§ **Short exercise 1**
Lay out the entries as a numbered list, leaving out blank lines, starting at the first entry and ending at the line that contains "green semicircle: moved 3 px right, 1 px up".

§ **Article**
....
I could flatten the matrix to 1d array, order the array and use its index to recover to the original matrix index. But it feels wrong.

Is there some built-in ability in python for that?


Solution

  • You could use np.ndenumerate to get an iterator of indices and values.

    You could convert it to a list:

    >>> import numpy as np
    >>> m = np.matrix('1 2; 3 4')
    >>> list(np.ndenumerate(m))
    [((0, 0), 1), ((0, 1), 2), ((1, 0), 3), ((1, 1), 4)]
    

    sort by values:

    >>> sorted([(v, i) for (i,v) in np.ndenumerate(m)], reverse=True)
    [(4, (1, 1)), (3, (1, 0)), (2, (0, 1)), (1, (0, 0))]
    

    and extract the indices:

    >>> [i for (_, i) in sorted([(v, i) for (i,v) in np.ndenumerate(m)], reverse=True)]
    [(1, 1), (1, 0), (0, 1), (0, 0)]
    

    I don't know if it's possible to do it in less steps. Here's an example with another matrix:

    >>> m = np.matrix('1 4; 3 2')
    >>> [i for (_, i) in sorted([(v, i) for (i,v) in np.ndenumerate(m)], reverse=True)]
    [(0, 1), (1, 0), (1, 1), (0, 0)]
    

    It might seem messy to mix numpy and vanilla list comprehensions. The problem is that ndenumerate returns an iterator. You could use:

    np.fromiter(np.ndenumerate(m), np.dtype('2i, 1i'))
    

    but it's a 1-D array of tuples, which doesn't makes indexing or sorting easier.
....
Stored items:
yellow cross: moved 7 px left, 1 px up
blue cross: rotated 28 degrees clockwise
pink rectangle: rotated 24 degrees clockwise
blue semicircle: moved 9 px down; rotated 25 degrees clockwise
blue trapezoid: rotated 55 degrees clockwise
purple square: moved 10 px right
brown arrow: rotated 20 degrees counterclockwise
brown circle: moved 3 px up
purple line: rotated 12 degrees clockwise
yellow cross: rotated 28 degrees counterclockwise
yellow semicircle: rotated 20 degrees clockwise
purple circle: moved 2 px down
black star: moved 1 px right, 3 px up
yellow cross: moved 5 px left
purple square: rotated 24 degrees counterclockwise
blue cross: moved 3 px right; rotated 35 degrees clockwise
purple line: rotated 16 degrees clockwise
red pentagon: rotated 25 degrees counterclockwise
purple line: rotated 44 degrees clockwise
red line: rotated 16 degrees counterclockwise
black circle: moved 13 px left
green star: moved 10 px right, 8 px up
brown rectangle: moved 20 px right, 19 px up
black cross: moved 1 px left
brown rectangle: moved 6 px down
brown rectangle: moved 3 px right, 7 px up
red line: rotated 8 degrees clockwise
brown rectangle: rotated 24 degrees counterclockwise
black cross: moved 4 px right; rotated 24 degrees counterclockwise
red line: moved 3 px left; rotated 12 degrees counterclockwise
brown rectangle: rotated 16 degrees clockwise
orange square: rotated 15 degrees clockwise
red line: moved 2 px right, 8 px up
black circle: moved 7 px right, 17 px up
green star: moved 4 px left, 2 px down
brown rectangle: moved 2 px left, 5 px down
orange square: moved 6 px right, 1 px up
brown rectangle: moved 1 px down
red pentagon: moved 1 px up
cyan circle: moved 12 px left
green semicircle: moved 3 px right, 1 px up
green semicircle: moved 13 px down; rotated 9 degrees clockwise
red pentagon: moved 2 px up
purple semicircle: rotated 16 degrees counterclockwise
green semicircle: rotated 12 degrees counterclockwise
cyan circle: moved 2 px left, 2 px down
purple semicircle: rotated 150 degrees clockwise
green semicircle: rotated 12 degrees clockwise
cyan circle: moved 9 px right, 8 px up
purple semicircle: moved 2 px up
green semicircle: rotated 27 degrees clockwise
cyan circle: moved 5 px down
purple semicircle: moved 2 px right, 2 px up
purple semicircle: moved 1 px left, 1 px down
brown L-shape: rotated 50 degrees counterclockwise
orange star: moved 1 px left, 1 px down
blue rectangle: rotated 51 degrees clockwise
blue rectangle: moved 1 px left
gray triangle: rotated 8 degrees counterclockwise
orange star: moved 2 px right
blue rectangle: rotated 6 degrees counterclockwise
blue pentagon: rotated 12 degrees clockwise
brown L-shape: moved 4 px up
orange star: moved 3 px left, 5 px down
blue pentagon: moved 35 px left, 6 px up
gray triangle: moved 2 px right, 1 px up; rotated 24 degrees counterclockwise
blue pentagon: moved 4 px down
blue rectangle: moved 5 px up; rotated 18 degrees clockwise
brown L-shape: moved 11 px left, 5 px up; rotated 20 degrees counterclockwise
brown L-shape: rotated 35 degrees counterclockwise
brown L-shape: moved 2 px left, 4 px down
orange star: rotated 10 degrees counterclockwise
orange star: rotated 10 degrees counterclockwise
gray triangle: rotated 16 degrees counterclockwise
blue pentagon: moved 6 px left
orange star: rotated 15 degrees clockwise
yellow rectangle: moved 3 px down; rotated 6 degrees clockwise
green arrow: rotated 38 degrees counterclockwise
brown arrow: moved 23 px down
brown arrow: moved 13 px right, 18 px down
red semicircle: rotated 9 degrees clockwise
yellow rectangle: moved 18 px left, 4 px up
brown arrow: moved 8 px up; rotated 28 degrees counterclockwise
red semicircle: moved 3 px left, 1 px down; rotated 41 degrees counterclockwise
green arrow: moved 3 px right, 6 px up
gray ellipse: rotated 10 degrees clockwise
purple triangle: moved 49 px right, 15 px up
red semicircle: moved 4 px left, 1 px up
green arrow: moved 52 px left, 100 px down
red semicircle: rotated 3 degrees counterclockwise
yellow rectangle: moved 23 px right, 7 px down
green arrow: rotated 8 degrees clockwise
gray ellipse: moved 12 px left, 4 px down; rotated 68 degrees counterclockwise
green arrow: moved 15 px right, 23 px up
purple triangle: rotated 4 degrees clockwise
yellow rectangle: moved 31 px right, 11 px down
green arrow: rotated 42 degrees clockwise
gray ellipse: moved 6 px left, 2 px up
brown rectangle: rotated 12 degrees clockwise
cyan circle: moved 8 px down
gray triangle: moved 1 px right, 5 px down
....
§ **Short exercise 2**
Name each distinct function or class written with the np. prefix in the text on sorting matrix indices.

§ **Correct output 1**
1. yellow cross: moved 7 px left, 1 px up
2. blue cross: rotated 28 degrees clockwise
3. pink rectangle: rotated 24 degrees clockwise
4. blue semicircle: moved 9 px down; rotated 25 degrees clockwise
5. blue trapezoid: rotated 55 degrees clockwise
6. purple square: moved 10 px right
7. brown arrow: rotated 20 degrees counterclockwise
8. brown circle: moved 3 px up
9. purple line: rotated 12 degrees clockwise
10. yellow cross: rotated 28 degrees counterclockwise
11. yellow semicircle: rotated 20 degrees clockwise
12. purple circle: moved 2 px down
13. black star: moved 1 px right, 3 px up
14. yellow cross: moved 5 px left
15. purple square: rotated 24 degrees counterclockwise
16. blue cross: moved 3 px right; rotated 35 degrees clockwise
17. purple line: rotated 16 degrees clockwise
18. red pentagon: rotated 25 degrees counterclockwise
19. purple line: rotated 44 degrees clockwise
20. red line: rotated 16 degrees counterclockwise
21. black circle: moved 13 px left
22. green star: moved 10 px right, 8 px up
23. brown rectangle: moved 20 px right, 19 px up
24. black cross: moved 1 px left
25. brown rectangle: moved 6 px down
26. brown rectangle: moved 3 px right, 7 px up
27. red line: rotated 8 degrees clockwise
28. brown rectangle: rotated 24 degrees counterclockwise
29. black cross: moved 4 px right; rotated 24 degrees counterclockwise
30. red line: moved 3 px left; rotated 12 degrees counterclockwise
31. brown rectangle: rotated 16 degrees clockwise
32. orange square: rotated 15 degrees clockwise
33. red line: moved 2 px right, 8 px up
34. black circle: moved 7 px right, 17 px up
35. green star: moved 4 px left, 2 px down
36. brown rectangle: moved 2 px left, 5 px down
37. orange square: moved 6 px right, 1 px up
38. brown rectangle: moved 1 px down
39. red pentagon: moved 1 px up
40. cyan circle: moved 12 px left
41. green semicircle: moved 3 px right, 1 px up

§ **Correct output 2**
np.ndenumerate, np.matrix, np.fromiter, np.dtype